Signing · 5 min read
The five witnessing pitfalls that quietly invalidate wills
Witnessing a will is straightforward when you know the rules. Almost every failure we have seen comes down to one of five small things, all avoidable.
Published 20 October 2025 · The Velati Team
Most wills that fail under the Wills Act 1837 do not fail because the legal drafting was wrong. They fail because the signing went wrong — quietly, in a kitchen or a hospital room, with witnesses who were trying to help. Here are the five pitfalls we have seen most often. They are all preventable. Velati's signing pack walks you through every one of them.
Pitfall 1: A beneficiary (or beneficiary's spouse) signs as a witness
Section 15 of the Wills Act voids any gift to an attesting witness or to that witness's spouse or civil partner. The rest of the will stands, but that gift fails. This is the single most common reason DIY wills partially fail. The classic case: the will leaves £20,000 to your daughter, your daughter's husband signs as a witness because he was the only other adult in the room. The £20,000 gift fails. The asset falls back into the residue of the estate and passes to whoever takes the residue. Always check who is in the room before you sign.
Pitfall 2: The witnesses aren't both present at the same time
The Act requires both witnesses to be physically present together with you when you sign (or when you acknowledge an earlier signature). 'Present' means physically in the same room — not on a video call (the temporary 2020–2024 video provision has expired), not on the phone, not in the next room. If one witness signs at three o'clock and the other signs at four, after the first has left, the will is invalid. Get everyone in the same room, sign in order, finish in one sitting.
Pitfall 3: A witness was a minor, or didn't have capacity
Witnesses must be of sound mind and capable of understanding what they are doing. The Act doesn't impose a hard minimum age, but using a minor is a known weak point: their competence can be challenged at probate, and probate registries take a dim view. The settled convention — which we follow without exception — is to use witnesses aged 18 or over. The same goes for capacity: anyone visibly impaired at the moment of signing (illness, intoxication, recent strong medication) is a poor choice. Use adult, sober, lucid witnesses.
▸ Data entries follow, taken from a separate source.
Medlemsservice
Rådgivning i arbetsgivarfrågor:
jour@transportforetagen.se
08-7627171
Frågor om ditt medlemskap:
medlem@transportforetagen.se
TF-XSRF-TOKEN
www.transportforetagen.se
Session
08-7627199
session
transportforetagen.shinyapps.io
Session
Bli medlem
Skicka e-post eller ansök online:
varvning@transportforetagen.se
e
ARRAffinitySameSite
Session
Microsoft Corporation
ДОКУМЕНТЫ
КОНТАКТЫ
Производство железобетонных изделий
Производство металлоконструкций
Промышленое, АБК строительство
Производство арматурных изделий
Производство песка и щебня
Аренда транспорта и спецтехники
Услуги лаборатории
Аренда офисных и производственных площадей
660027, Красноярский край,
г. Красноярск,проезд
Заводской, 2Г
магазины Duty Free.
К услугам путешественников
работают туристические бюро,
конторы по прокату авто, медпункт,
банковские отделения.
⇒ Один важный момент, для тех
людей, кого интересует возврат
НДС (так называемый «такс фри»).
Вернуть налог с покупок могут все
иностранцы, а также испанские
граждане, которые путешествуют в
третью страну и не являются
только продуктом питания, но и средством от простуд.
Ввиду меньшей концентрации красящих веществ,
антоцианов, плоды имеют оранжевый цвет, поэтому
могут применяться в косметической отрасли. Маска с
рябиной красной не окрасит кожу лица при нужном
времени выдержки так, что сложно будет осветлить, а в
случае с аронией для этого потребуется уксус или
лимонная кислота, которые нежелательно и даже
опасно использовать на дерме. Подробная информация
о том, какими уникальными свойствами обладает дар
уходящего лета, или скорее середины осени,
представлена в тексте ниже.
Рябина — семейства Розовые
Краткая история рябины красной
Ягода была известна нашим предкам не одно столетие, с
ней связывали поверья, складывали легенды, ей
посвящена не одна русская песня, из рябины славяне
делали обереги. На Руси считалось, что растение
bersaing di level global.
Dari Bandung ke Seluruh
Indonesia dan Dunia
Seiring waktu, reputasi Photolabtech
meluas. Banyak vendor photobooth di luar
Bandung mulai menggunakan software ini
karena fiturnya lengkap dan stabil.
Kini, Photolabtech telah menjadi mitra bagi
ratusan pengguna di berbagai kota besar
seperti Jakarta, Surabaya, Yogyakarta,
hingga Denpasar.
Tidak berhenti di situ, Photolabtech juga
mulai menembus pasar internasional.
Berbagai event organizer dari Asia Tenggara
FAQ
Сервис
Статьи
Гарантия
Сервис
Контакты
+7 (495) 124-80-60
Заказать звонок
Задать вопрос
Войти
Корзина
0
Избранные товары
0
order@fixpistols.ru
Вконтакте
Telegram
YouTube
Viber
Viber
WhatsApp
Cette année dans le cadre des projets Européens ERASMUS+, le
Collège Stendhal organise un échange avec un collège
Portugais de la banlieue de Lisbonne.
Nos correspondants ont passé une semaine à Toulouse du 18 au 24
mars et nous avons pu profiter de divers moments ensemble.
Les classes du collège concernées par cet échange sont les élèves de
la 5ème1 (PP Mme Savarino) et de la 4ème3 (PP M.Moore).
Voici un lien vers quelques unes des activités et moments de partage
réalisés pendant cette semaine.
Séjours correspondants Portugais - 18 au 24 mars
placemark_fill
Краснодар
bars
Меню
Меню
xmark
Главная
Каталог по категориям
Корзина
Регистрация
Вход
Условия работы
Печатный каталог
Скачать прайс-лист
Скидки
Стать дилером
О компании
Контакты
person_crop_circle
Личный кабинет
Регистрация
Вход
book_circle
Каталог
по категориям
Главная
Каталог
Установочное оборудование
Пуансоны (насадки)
Pitfall 4: You wrote on the will after signing
Section 21 of the Act makes handwritten alterations to a will void unless they are themselves signed and witnessed in the same way as the original will. Writing in 'and £500 to Aunt Margaret' after the signing ceremony does not work — the addition is ignored. If you want to change a signed will, do not write on it. Make a new will, or a properly executed codicil. Velati's update flow handles this with a clean revocation clause and a new signing pack.
Pitfall 5: You stapled, paper-clipped or attached something to the original
Probate registries are extremely particular about the integrity of the original will. A staple removed and reapplied, a paper-clip mark, a sticky note, a torn corner — any of these can prompt the registry to ask for evidence that the will has not been tampered with, and at worst can invalidate it. Keep the original flat, untouched, in a single safe place. If you need to reference the will, work from a photocopy or PDF; do not handle the original any more than necessary.
Belt-and-braces: keep an attestation note
It is good practice for each witness to sign and print their name, address and occupation — and for everyone present to date the document on the same day. Velati's attestation block does this automatically. If the will is ever challenged, the registry can contact the witnesses; clean attestation makes that easy and pre-empts most disputes before they start.